Actions like these, with a seeming lack of interest in profit, are a very strong sign of nation-state espionage. That and targeting a high-profile government entity like the national bank regulator points to another caper by the Chinese hackers, though time will tell. Joshua Roback, Principal Security Solution Architect at Swimlane, speculates that it is quite possible that the bank regulator attack has a direct connection to the one that took place a few months ago: “While it’s difficult to know for sure if there is a tie between this breach and the Department of Treasury hack in December, there is a strong likelihood of correlation in some fashion. That doesn’t necessarily mean that hackers were able to move laterally from one network to another. However, early stages of the attack chain, like information gathering on OCC personnel, processes, and technology, may have been gathering during the Treasury breach in December. If the attack group has pure financial incentive, having sensitive information from the OCC can lead to a similar impact as insider trading. Private knowledge about financial institutions may facilitate front-running. In a nation-state scenario, this sensitive information can be used to improve negotiating positions between governments or government-supported businesses, resulting in the threat of intellectual property and even providing opportunities for financial fraud. Cyber attacks are not always noisy, smash-and-grab events like in the case of ransomware attacks. Threat actors (especially nation-state actors) generally will stay quiet on the network for extended monitoring and information gathering. It’s important to not only maintain preventative and detection controls, but also proactively hunt for threats and anomalies on the network. Continuous assessment exercises like red teaming and purple teaming, as well as adopting a modern AI-driven automation strategy, are no longer optional given the growing sophistication of attacks.”

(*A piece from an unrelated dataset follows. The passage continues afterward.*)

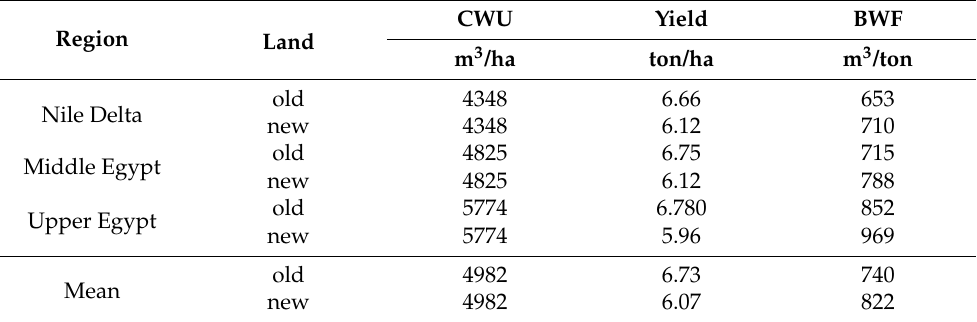
Table 3. Crop water use (CWU m 3 /ha), wheat yield (ton/ha) and blue water footprint for different climate regions in old and new lands.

Gabrielle Hempel, Security Operations Strategist and Threat Intelligence Researcher for the Exabeam TEN18 Team, agrees that there may well be a link between the two events and adds that this highlights the importance of the federal government’s ongoing zero trust architecture implementation project: “There could potentially be a link between the OCC breach and the Treasury breach. Even absent attribution, the timing and the target profile (regulatory bodies overseeing the U.S. economy) suggest at the very least, a similarity in actor intent and at most potential campaign coordination. Both breaches involved sensitive infrastructure and occurred through potentially compromised third-parties (email and cloud infrastructure). Access to 150,000+ emails containing sensitive information is potentially disastrous. Regulators’ communications are often intertwined with sensitive macroeconomic and risk posturing details. It could give attackers essentially a blueprint of sector-level risk in the U.S. Nation-state actors could use this information to destabilize markets, manipulate currency policy, or further target regulated institutions. Zero trust must be non-negotiable. Here, traditional perimeter defenses clearly failed. A year-long dwell time on high-value mailboxes is indefensible. Agencies need to invest in more advanced solutions that include continuous monitoring and automated alerting for anomalous access. Sensitive financial regulatory information should have access limited, and sensitive communications should be encrypted and housed in hardened systems-not just left in email. Finally, it’s important to remember that a breach at a financial regulator has downstream risk to other critical infrastructure sectors-especially if financial vulnerability data is used to influence energy markets, healthcare investment, or national defense budgeting.”